The Supreme Court on Tuesday came down heavily on Meta Platforms Inc and WhatsApp while hearing their appeals against a Competition Commission of India order imposing a penalty of Rs 213.14 crore over the privacy policy, saying tech giants cannot “play with the right to privacy of citizens in the name of data sharing”.
A bench comprising Chief Justice Surya Kant and Justices Joymalya Bagchi and Vipul M Pancholi said that it will pass an interim order on February 9. The top court ordered that the Ministry of Electronics and Information Technology be made a party to the petitions.
It was hearing appeals filed by Meta and WhatsApp against a National Company Law Appellate Tribunal (NCLAT) judgment that upheld the CCI’s findings of abuse of dominance, while granting limited relief on advertising-related data sharing.
"You can't play with the right of privacy of this country in the name of data sharing. We will not allow you to share a single word of the data, either you give an undertaking...you cannot violate the right of privacy of citizens,” the CJI said.
The bench said the right to privacy is zealously guarded in the country and noted that the privacy terms are “so cleverly crafted” that a common person cannot understand them and questioned the very premise of user consent, asking “where is the question of opt-out”.
“Where is the question of opting out? This is decent way of committing theft of private information,” underlining that such practices cannot be justified under the guise of data sharing or user acceptance.

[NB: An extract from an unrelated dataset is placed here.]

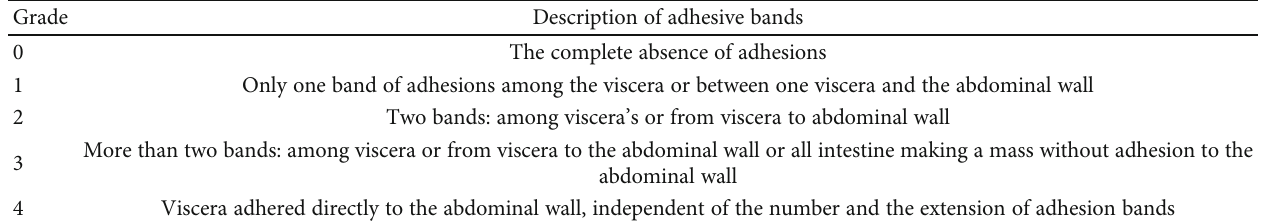
Table 1: Scoring system for peritoneal adhesion according to the Nair et al. criteria [53].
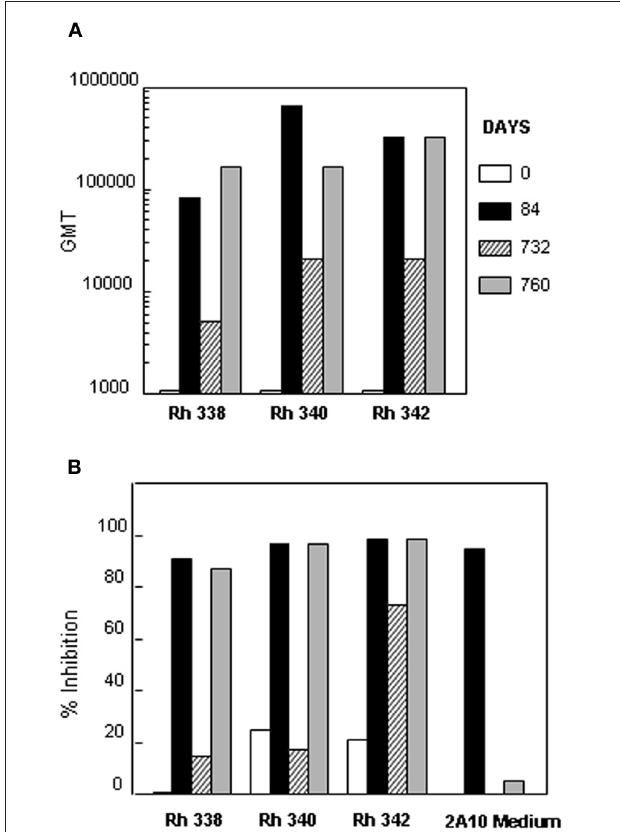
FIGURE 7 | Sporozoite neutralizing activity in immune sera of rhesus macaques. Sera was collected from three rhesus macaques at days 0, 84, 732, and 760 post immunization with (NANP) 6 -OMPC/MAA + Iscomatrix®. (A) Sera were tested in ELISA with results shown as anti-repeat GMT. (B) TSNA was carried out using 1:5 serum dilution with results shown as mean % Inhibition of PfPb sporozoite invasion of HepG2 cells.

Appearing for the government, Solicitor General Tushar Mehta criticised the "exploitative" policy for sharing user data for commercial purpose, and the Chief Justice responded, "If you can't follow our Constitution, leave India. We won't allow citizens' privacy to be compromised."
The court made pointed observations about the policy, including asking if it could be understood by the millions of poor and uneducated people in the country. "... a poor woman or a roadside vendor, or someone who only speaks Tamil... will they be able to understand?"
“This is a decent way of committing theft of private information, we will not allow you to do that... You have to give an undertaking otherwise, we have to pass an order,” the CJI said.
"Sometimes even we have difficulty understanding your policies..." the court ripped into Meta and WhatsApp after being told of an 'opt out' clause, "... so how will people living in rural Bihar understand them?"
The Chief Justice then offered his own experience as a benchmark.
"If a message is sent to a doctor on WhatsApp... that you are feeling under the weather... and the doctor sends some medicine prescriptions, immediately you start seeing ads..."
An international group of users has reportedly moved a lawsuit against Meta Platforms, Inc., earlier last month, alleging that the company misled billions of WhatsApp users about the privacy of their communications and made false claims that chats are “end-to-end” encrypted.
Meta has rejected the charges, describing the lawsuit as baseless, reported Bloomberg.
According to a the report, the suit was filed on Friday in a US District Court in San Francisco and questions Meta’s long-standing position that WhatsApp messages are secured through end-to-end encryption and remain inaccessible even to the company.
The filing also refers to alleged “whistleblowers” who purportedly brought these practices to light, although the complaint neither names them nor details their specific role.